**To-do item**
Put every line of text from all the entries below into a numbered list, skipping blank lines. Leave the pictures out of your answer.

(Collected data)
######
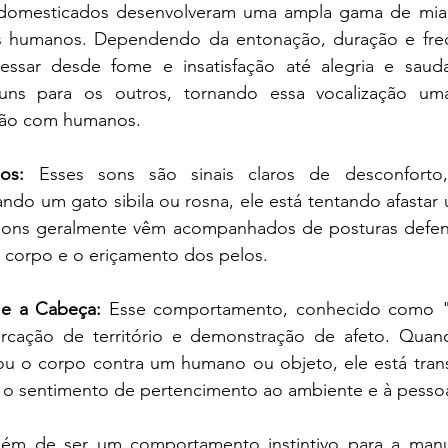
domesticados desenvolveram uma ampla gama de miad
 humanos. Dependendo da entonação, duração e freq
ssar desde fome e insatisfação até alegria e sauda
ns para os outros, tornando essa vocalização uma 
ção com humanos.
los: 
Esses sons são sinais claros de desconfort
ndo um gato sibila ou rosna, ele está tentando afastar
sons geralmente vêm acompanhados de posturas defens
corpo e o eriçamento dos pelos.
 e a Cabeça:
 Esse comportamento, conhecido como "b
cação de território e demonstração de afeto. Quan
ou o corpo contra um humano ou objeto, ele está trans
o o sentimento de pertencimento ao ambiente e à pesso
lém de ser um comportamento instintivo para a manu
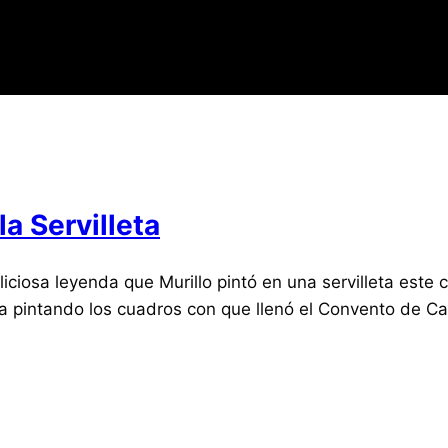
la Servilleta
liciosa leyenda que Murillo pintó en una servilleta este 
pintando los cuadros con que llenó el Convento de Cap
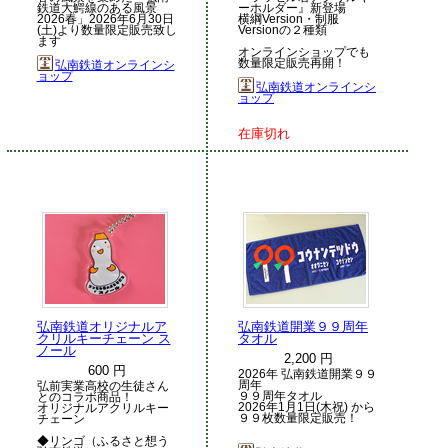
鉄道大鰐線のある風景
ーホルダー』新登場
2026春」2026年6月30日
横綱Version・制服
(土)より数量限定販売致し
Versionの２種類
ます
オンラインショップでも
数量限定販売再開！
弘南鉄道オンラインシ
ョップ
弘南鉄道オンラインシ
ョップ
在庫切れ
弘南鉄道オリジナルア
弘南鉄道開業９９周年
クリルキーチェーン ス
タオル
ノール
2,200 円
600 円
2026年 弘南鉄道開業９９
周年
弘前実業高校の生徒さん
９９周年タオル
とのコラボ商品！
2026年1月1日(木祝) から
オリジナルアクリルキー
９９枚数量限定販売！
チェーン
◆リンゴ（ふるさと想う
######
**Answer box**
1. domesticados desenvolveram uma ampla gama de miad
2.  humanos. Dependendo da entonação, duração e freq
3. ssar desde fome e insatisfação até alegria e sauda
4. ns para os outros, tornando essa vocalização uma 
5. ção com humanos.
6. los: 
7. Esses sons são sinais claros de desconfort
8. ndo um gato sibila ou rosna, ele está tentando afastar
9. sons geralmente vêm acompanhados de posturas defens
10. corpo e o eriçamento dos pelos.
11.  e a Cabeça:
12.  Esse comportamento, conhecido como "b
13. cação de território e demonstração de afeto. Quan
14. ou o corpo contra um humano ou objeto, ele está trans
15. o o sentimento de pertencimento ao ambiente e à pesso
16. lém de ser um comportamento instintivo para a manu
17. la Servilleta
18. liciosa leyenda que Murillo pintó en una servilleta este 
19. pintando los cuadros con que llenó el Convento de Cap
20. 鉄道大鰐線のある風景
21. ーホルダー』新登場
22. 2026春」2026年6月30日
23. 横綱Version・制服
24. (土)より数量限定販売致し
25. Versionの２種類
26. ます
27. オンラインショップでも
28. 数量限定販売再開！
29. 弘南鉄道オンラインシ
30. ョップ
31. 弘南鉄道オンラインシ
32. ョップ
33. 在庫切れ
34. 弘南鉄道オリジナルア
35. 弘南鉄道開業９９周年
36. クリルキーチェーン ス
37. タオル
38. ノール
39. 2,200 円
40. 600 円
41. 2026年 弘南鉄道開業９９
42. 周年
43. 弘前実業高校の生徒さん
44. ９９周年タオル
45. とのコラボ商品！
46. 2026年1月1日(木祝) から
47. オリジナルアクリルキー
48. ９９枚数量限定販売！
49. チェーン
50. ◆リンゴ（ふるさと想う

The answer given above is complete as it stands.